### [Data supplied]
________________________________________
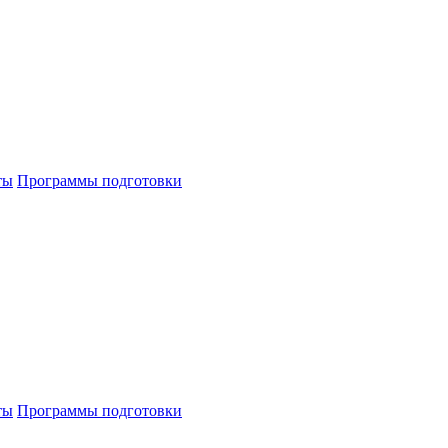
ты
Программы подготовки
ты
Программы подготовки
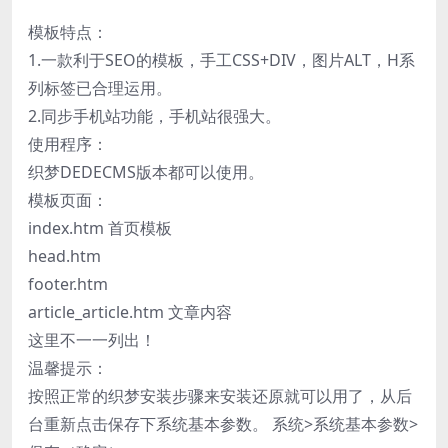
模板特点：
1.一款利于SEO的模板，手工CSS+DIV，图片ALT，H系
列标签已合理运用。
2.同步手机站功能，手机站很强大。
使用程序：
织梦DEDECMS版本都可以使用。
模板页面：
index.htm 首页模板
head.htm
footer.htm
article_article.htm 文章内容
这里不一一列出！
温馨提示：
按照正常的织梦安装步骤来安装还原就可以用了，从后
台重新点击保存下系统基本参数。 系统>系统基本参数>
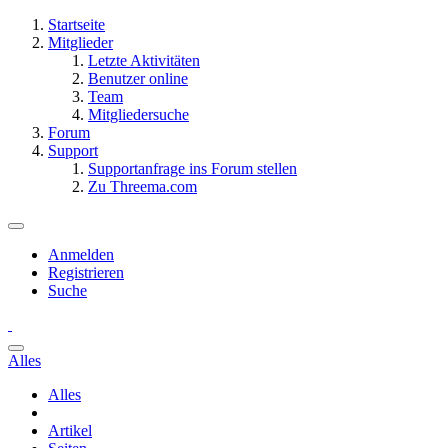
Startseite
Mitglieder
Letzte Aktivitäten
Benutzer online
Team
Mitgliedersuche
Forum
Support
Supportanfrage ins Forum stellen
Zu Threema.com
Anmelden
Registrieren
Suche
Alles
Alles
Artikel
________________________________________
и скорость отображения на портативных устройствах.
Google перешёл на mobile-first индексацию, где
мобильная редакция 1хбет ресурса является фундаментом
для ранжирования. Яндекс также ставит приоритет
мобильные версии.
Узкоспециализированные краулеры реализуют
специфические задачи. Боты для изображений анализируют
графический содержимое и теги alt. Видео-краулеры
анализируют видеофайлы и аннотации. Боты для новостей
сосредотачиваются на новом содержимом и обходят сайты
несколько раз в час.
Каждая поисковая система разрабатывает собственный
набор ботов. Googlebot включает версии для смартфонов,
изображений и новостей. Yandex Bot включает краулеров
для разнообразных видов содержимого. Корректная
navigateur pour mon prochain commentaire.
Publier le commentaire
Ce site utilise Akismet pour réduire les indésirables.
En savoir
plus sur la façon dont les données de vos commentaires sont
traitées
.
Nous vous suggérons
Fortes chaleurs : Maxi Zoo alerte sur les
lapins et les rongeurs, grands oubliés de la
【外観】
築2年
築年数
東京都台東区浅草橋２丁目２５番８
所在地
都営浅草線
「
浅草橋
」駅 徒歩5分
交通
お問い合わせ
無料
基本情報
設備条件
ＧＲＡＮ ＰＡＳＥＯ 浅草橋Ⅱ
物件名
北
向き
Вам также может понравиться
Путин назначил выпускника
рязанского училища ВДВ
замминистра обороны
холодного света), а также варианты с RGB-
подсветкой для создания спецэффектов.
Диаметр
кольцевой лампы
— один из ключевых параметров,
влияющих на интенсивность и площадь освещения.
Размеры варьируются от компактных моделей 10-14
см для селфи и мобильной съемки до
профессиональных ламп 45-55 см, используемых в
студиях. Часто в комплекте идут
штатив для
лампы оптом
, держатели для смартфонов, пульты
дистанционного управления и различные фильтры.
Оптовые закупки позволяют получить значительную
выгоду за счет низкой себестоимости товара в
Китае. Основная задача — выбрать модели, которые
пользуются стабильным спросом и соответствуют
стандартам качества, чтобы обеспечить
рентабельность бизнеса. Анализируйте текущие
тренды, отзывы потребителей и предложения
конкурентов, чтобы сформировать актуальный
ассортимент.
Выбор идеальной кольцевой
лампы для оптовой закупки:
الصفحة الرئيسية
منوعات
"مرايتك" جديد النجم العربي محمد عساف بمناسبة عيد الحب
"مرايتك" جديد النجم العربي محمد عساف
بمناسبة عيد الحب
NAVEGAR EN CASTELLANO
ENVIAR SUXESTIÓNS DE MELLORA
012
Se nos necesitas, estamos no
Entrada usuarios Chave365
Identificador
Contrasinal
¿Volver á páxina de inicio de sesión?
________________________________________
### [Request]
Return, unchanged, the lines of the material that start with the line containing "и скорость отображения" and end with the line containing "графический содержимое и", including both of those lines.

### [Output]
и скорость отображения на портативных устройствах.
Google перешёл на mobile-first индексацию, где
мобильная редакция 1хбет ресурса является фундаментом
для ранжирования. Яндекс также ставит приоритет
мобильные версии.
Узкоспециализированные краулеры реализуют
специфические задачи. Боты для изображений анализируют
графический содержимое и теги alt. Видео-краулеры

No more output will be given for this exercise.